Yavaş yavaş kışa merhaba diyoruz. Sonbaharın yorgun sarısı yavaşça çekilirken, gökyüzü grinin binbir tonuyla süsleniyor. Sokaklar daha sessiz, ağaçlar daha düşünceli, insanlar biraz daha içine kapanık hâlde. Fakat bu yavaşlıkta bir huzur gizlidir. Sanki doğa, bize de biraz durmamızı, biraz dinlenmemizi, biraz kendimizi olduğu gibi fark etmemizi fısıldıyor.
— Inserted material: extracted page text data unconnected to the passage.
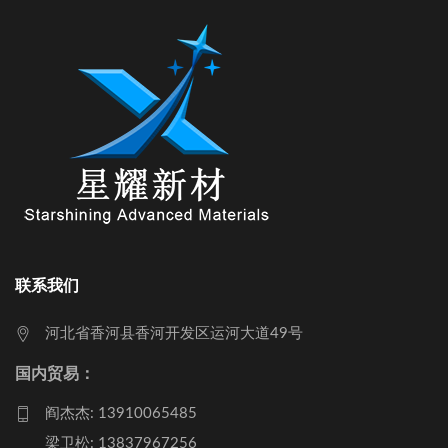
联系我们
河北省香河县香河开发区运河大道49号
国内贸易：
阎杰杰: 13910065485
梁卫松: 13837967256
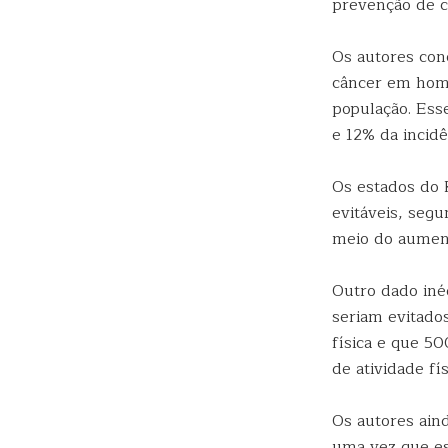
prevenção de câ
Os autores con
câncer em home
população. Ess
e 12% da incid
Os estados do R
evitáveis, seg
meio do aument
Outro dado iné
seriam evitado
física e que 5
de atividade f
Os autores ain
uma vez que es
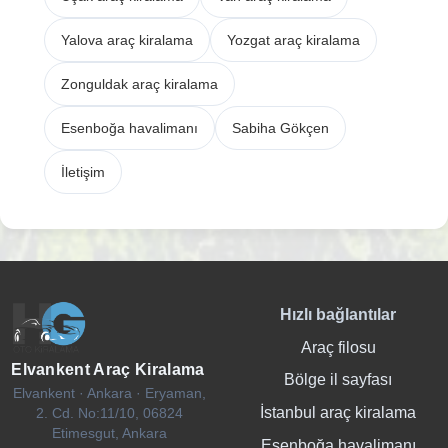
Yalova araç kiralama
Yozgat araç kiralama
Zonguldak araç kiralama
Esenboğa havalimanı
Sabiha Gökçen
İletişim
Hızlı bağlantılar
Araç filosu
Elvankent Araç Kiralama
Bölge il sayfası
Elvankent · Ankara · Eryaman,
İstanbul araç kiralama
2. Cd. No:11/10, 06824
Etimesgut, Ankara
Esenboğa havalimanı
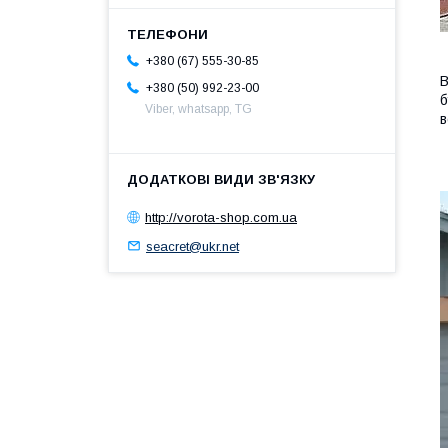
+380 (67) 555-30-85
В
+380 (50) 992-23-00
б
Viber, whatsapp, TG
в
http://vorota-shop.com.ua
seacret@ukr.net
Her mevsimin olduğu gibi kışın da kendine has bir güzelliği var. Kimi zaman pencerelere düşen kar tanelerinde, kimi zaman soba başında içilen sıcak bir kaçak çayın buğusunda saklı durur bu güzellik. Kış, doğayı beyaz bir örtüyle örterken, aslında kalbimizi de sadeleştirir. Gürültüler azalır, renkler yumuşar, hayatın telaşı biraz geri çekilir. İşte o anda fark ederiz ki, kışın güzelliği sessizliğinde yatmaktadır.
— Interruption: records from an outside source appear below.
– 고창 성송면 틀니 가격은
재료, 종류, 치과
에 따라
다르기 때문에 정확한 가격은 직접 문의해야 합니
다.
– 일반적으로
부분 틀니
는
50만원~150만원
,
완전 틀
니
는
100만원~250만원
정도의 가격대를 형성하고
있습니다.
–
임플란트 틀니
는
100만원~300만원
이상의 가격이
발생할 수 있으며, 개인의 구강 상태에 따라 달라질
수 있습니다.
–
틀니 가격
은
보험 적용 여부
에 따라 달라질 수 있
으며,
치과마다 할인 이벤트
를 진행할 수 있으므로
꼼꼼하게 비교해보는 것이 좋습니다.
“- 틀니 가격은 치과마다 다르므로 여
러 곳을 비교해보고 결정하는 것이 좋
Kış demek sakinlik demek. Kış, bir iç yolculuğun, bir uyanışın mevsimidir. Dışarıda kar fırtınası koparken, insanın içinde bir dinginlik doğar. Kitap sayfaları çevrilir, düşünceler derinleşir, hatıralar yavaşça kapıyı çalar. Sanki her şey bize “Biraz soluklan, biraz dinlen” der tüm samimiyetiyle.
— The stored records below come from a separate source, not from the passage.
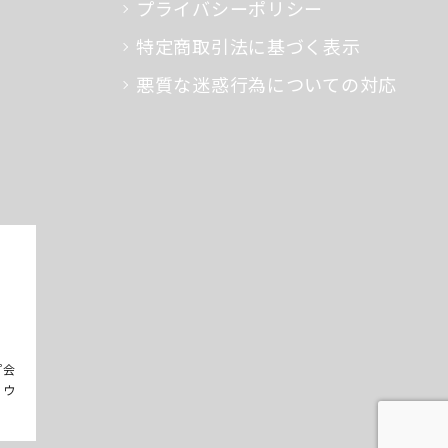
プライバシーポリシー
特定商取引法に基づく表示
悪質な迷惑行為についての対応
プ会
るウ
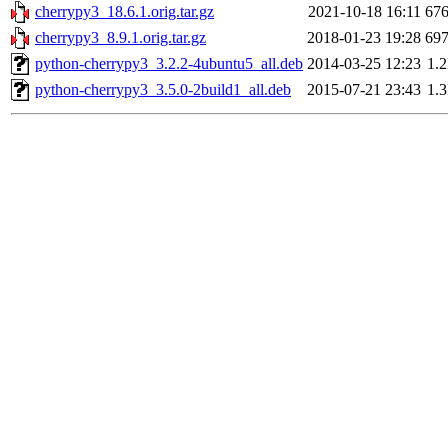
cherrypy3_18.6.1.orig.tar.gz
2021-10-18 16:11
67
cherrypy3_8.9.1.orig.tar.gz
2018-01-23 19:28
69
python-cherrypy3_3.2.2-4ubuntu5_all.deb
2014-03-25 12:23
1.
python-cherrypy3_3.5.0-2build1_all.deb
2015-07-21 23:43
1.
Ve her kışın ardında güzelliklerle bezeli bir bahar saklıdır. Çünkü hiçbir soğuk sonsuza kadar sürmez. Toprak altında sabırla bekleyen tohumlar gibi, biz de kendi içimizde baharı taşırız. Her kar tanesi eridiğinde, bir tomurcuğun filizlenmesine yer açılır. Hayat, döngüsünü tamamlar. Kış biter, bahar yeniden gelir. Ve biz, bir kez daha, soğukların bile içinde umut vardır cümlesini tecrübe ederiz.